Healing power of soft robotics
When 50-year-old Madam Lim experienced a stroke in January this year, the movement of the right side of her body became impaired.
She was hospitalised for three months, during which she underwent an intense rehabilitation regime that involved numerous physiotherapy sessions.
Upon her discharge, she was advised to continue these prescribed exercises at home with the help of a caregiver and family members. Frequent visits back to the hospital were required to monitor her progress.
As the silver tsunami hits Singapore, a growing proportion of our population will, like Madam Lim, experience some form of age-related ailment that compromises mobility.
As recovery is a long process, the strain on healthcare resources is expected to increase exponentially, with demand for occupational therapists and physiotherapists outpacing supply.
Thanks to researchers from the National University of Singapore’s (NUS) Department of Biomedical Engineering, help is at hand — in the form of robotic devices that are making their way into clinics and hospitals.
Although robots have more commonly been deployed in industrial settings such as manufacturing, recent advances in technology have made them more compact and consumer-friendly, and hence better able to move beyond the assembly line into other domains such as healthcare.
On 20 July 2017, the Institute of Engineers Singapore (IES) conferred IES Prestigious Engineering Achievement Awards on two NUS inventions — a soft robotic glove (EsoGlove) and a soft robotic sock (SRS) for physical rehabilitation — in recognition of their innovative use of technology and potential to improve quality of life.
NUS Assistant Professor Raye Yeow, who leads both projects, spoke to TechNews about how soft robotics is fast becoming part of the biomedical scene of the future.
Engineering soft hardware
Robots are often thought of as cold, hard machines with metal joints and rigid movements.
Yet, the robotics being built by Professor Yeow’s team are soft and pliable — the EsoGlove and the SRS both employ soft pneumatic actuators which are, in essence, elastic materials with variable stiffness along their lengths, through which air is pumped to generate movement.
The EsoGlove helps patients with hand motor impairments to perform at-home rehabilitation and day-to-day tasks.
The SRS, meanwhile, is targeted at bedridden patients who are at high risk of deep vein thrombosis and ankle joint contractures due to prolonged immobility; the sock assists them with ankle exercises that promote blood flow and ankle mobility.

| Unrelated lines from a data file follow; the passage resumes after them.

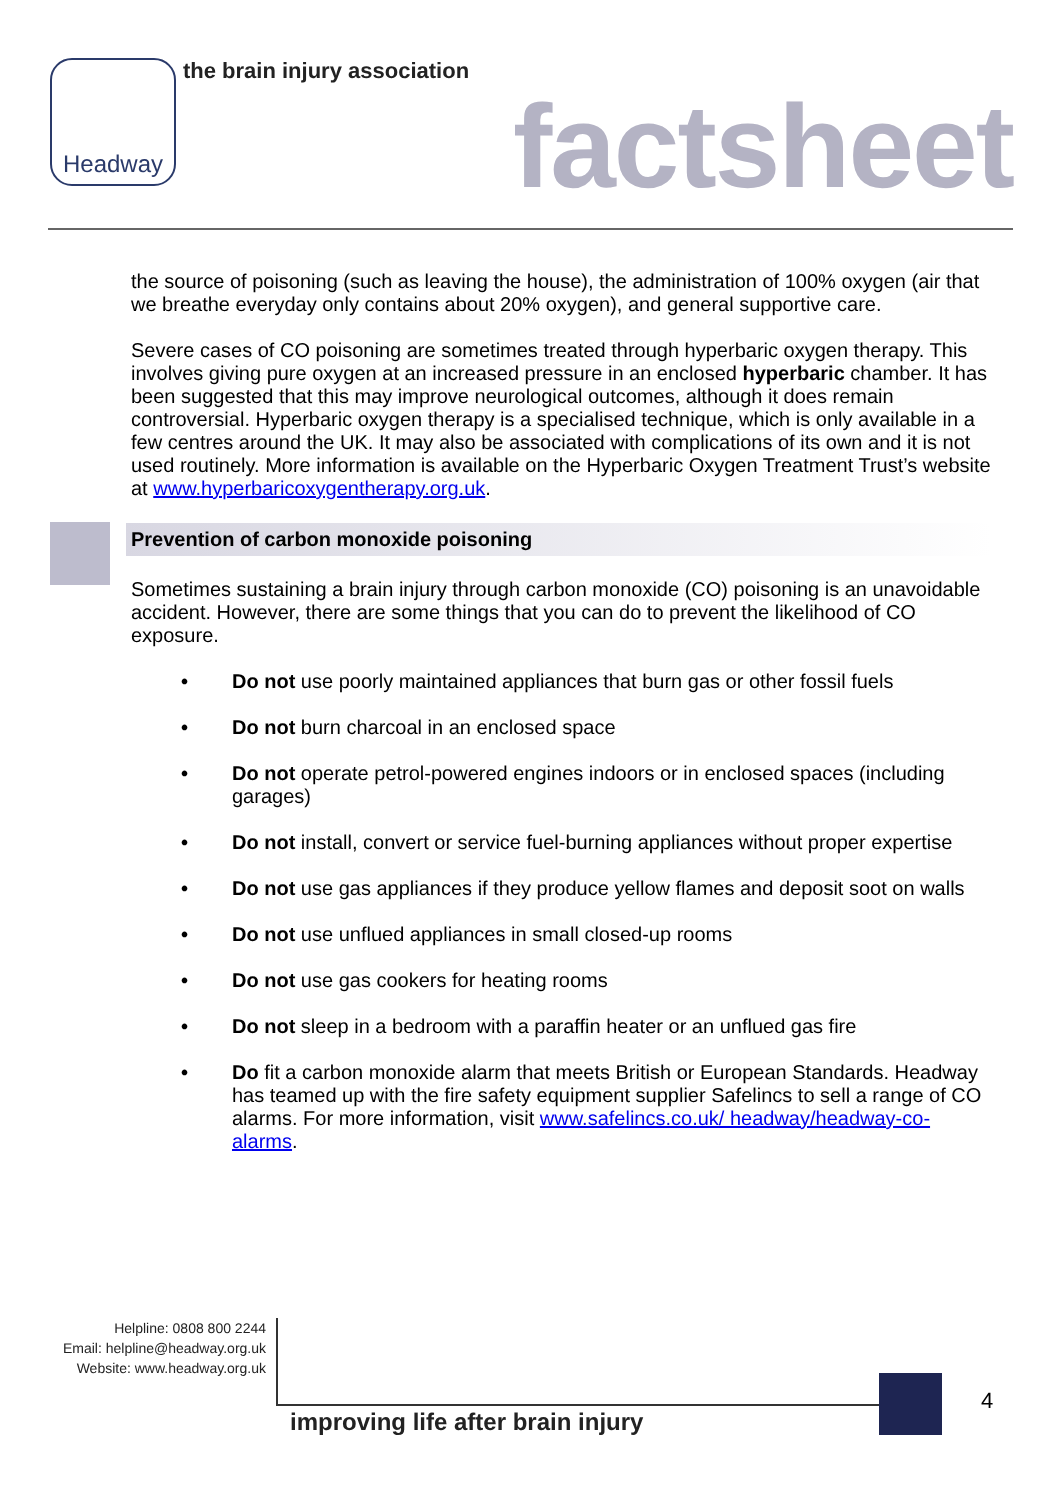Headway the brain injury association
factsheet
the source of poisoning (such as leaving the house), the administration of 100% oxygen (air that we breathe everyday only contains about 20% oxygen), and general supportive care.
Severe cases of CO poisoning are sometimes treated through hyperbaric oxygen therapy. This involves giving pure oxygen at an increased pressure in an enclosed hyperbaric chamber. It has been suggested that this may improve neurological outcomes, although it does remain controversial. Hyperbaric oxygen therapy is a specialised technique, which is only available in a few centres around the UK. It may also be associated with complications of its own and it is not used routinely. More information is available on the Hyperbaric Oxygen Treatment Trust’s website at www.hyperbaricoxygentherapy.org.uk.
Prevention of carbon monoxide poisoning
Sometimes sustaining a brain injury through carbon monoxide (CO) poisoning is an unavoidable accident. However, there are some things that you can do to prevent the likelihood of CO exposure.
• Do not use poorly maintained appliances that burn gas or other fossil fuels
• Do not burn charcoal in an enclosed space
• Do not operate petrol-powered engines indoors or in enclosed spaces (including garages)
• Do not install, convert or service fuel-burning appliances without proper expertise
• Do not use gas appliances if they produce yellow flames and deposit soot on walls
• Do not use unflued appliances in small closed-up rooms
• Do not use gas cookers for heating rooms
• Do not sleep in a bedroom with a paraffin heater or an unflued gas fire
• Do fit a carbon monoxide alarm that meets British or European Standards. Headway has teamed up with the fire safety equipment supplier Safelincs to sell a range of CO alarms. For more information, visit www.safelincs.co.uk/ headway/headway-co-alarms.
Helpline: 0808 800 2244
Email: helpline@headway.org.uk
Website: www.headway.org.uk
4
improving life after brain injury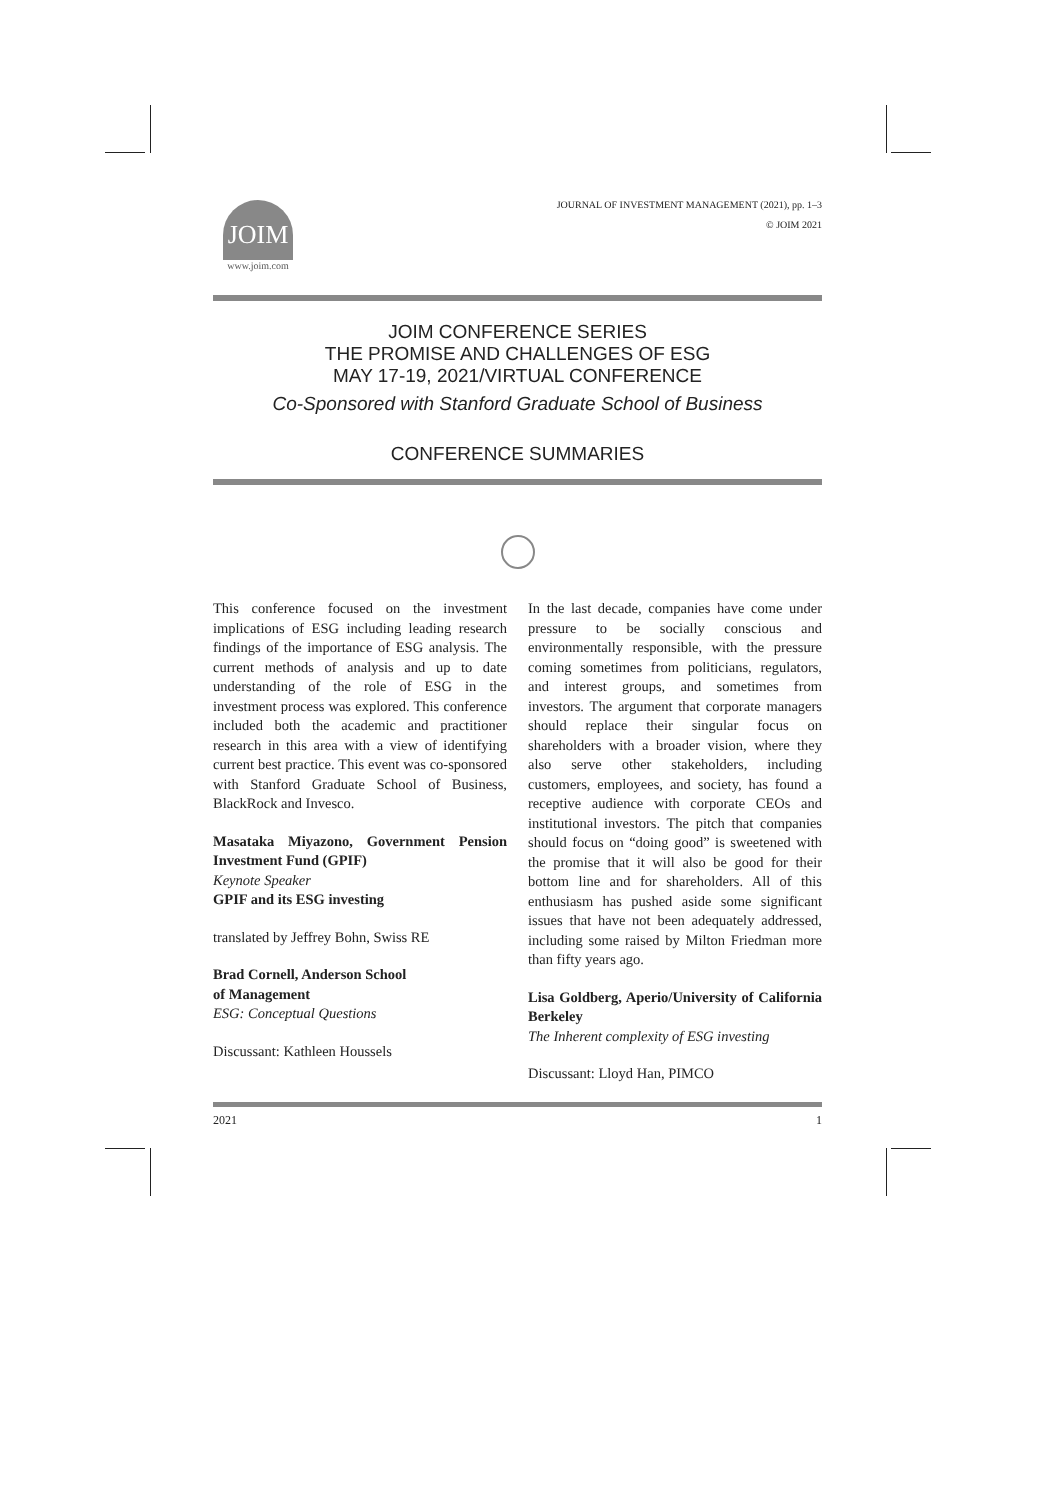JOIM
www.joim.com
JOURNAL OF INVESTMENT MANAGEMENT (2021), pp. 1–3
© JOIM 2021
JOIM CONFERENCE SERIES
THE PROMISE AND CHALLENGES OF ESG
MAY 17-19, 2021/VIRTUAL CONFERENCE
Co-Sponsored with Stanford Graduate School of Business
CONFERENCE SUMMARIES
This conference focused on the investment implications of ESG including leading research findings of the importance of ESG analysis. The current methods of analysis and up to date understanding of the role of ESG in the investment process was explored. This conference included both the academic and practitioner research in this area with a view of identifying current best practice. This event was co-sponsored with Stanford Graduate School of Business, BlackRock and Invesco.
Masataka Miyazono, Government Pension Investment Fund (GPIF)
Keynote Speaker
GPIF and its ESG investing
translated by Jeffrey Bohn, Swiss RE
Brad Cornell, Anderson School
of Management
ESG: Conceptual Questions
Discussant: Kathleen Houssels
In the last decade, companies have come under pressure to be socially conscious and environmentally responsible, with the pressure coming sometimes from politicians, regulators, and interest groups, and sometimes from investors. The argument that corporate managers should replace their singular focus on shareholders with a broader vision, where they also serve other stakeholders, including customers, employees, and society, has found a receptive audience with corporate CEOs and institutional investors. The pitch that companies should focus on “doing good” is sweetened with the promise that it will also be good for their bottom line and for shareholders. All of this enthusiasm has pushed aside some significant issues that have not been adequately addressed, including some raised by Milton Friedman more than fifty years ago.
Lisa Goldberg, Aperio/University of California Berkeley
The Inherent complexity of ESG investing
Discussant: Lloyd Han, PIMCO
2021 1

“Using low-pressure pneumatics, the EsoGlove can provide finger flexion and extension assistance. A similar technology is used in the SRS which can provide both pull-and-push assistance on the foot to facilitate ankle exercise,” said Professor Yeow.
He added that compared with conventional robotics, soft robotics are lightweight, easily customisable to mimic the natural range of movements of human joints and inexpensive to produce.
The greatest challenge the teams faced in developing the two soft robotics devices was in meeting the special clinical needs of stroke patients, said Professor Yeow.
For example, given that such patients tend to have contracted, stiff joints, glove and sock had to be both wearable and functionally safe.
“We designed the glove and sock to make it easy for patients to don independently or with help from a caregiver. The actuators also need to be capable of providing adequate forces to move the fingers and feet while ensuring comfort and safety,” said Professor Yeow.
A helping hand and a leg up
As with all biomedical devices, the EsoGlove and SRS are undergoing extensive tests before the they are widely deployed in hospitals and clinics.
Professor Yeow is working with senior consultant Dr Lim Jeong Hoon, a rehabilitation clinician at the National University Hospital (NUH), to testbed the devices in a clinical trial. The feedback from patients and caregivers has so far been positive.
“Our users have commented that the devices are useful, with great ease of operation and a good comfort level. They are satisfied with our invention and have indicated a strong desire to use them regularly,” said Professor Yeow.
Given these encouraging results, Professor Yeow shared that an NUS startup, Roceso Technologies, has been established to commercialise both inventions and integrate them into home care and healthcare systems.
As Singapore’s first soft robotics company, Roceso Technologies hopes to demonstrate that robots can not only synergise with the functions of healthcare workers, but also help patients recover more quickly by making rehabilitation tasks more convenient and accessible.
“Robotics is necessary to raise the productivity of the healthcare workforce so that they can now manage more patients at any one time,” said Professor Yeow, who is also the scientific adviser to Roceso Technologies.
“Robotics will also enable patients to optimise their therapy time, thereby speeding up their recovery process, potentially saving treatment-related costs and time. The quality of life of patients can be greatly improved through robot-assisted tasks.”
“The IES Prestigious Engineering Achievement Awards have given us strong recognition of our teams’ efforts in developing soft wearable robotics. We are motivated to pursue our soft robotics engineering research further and develop novel wearable technologies to improve healthcare,” he added.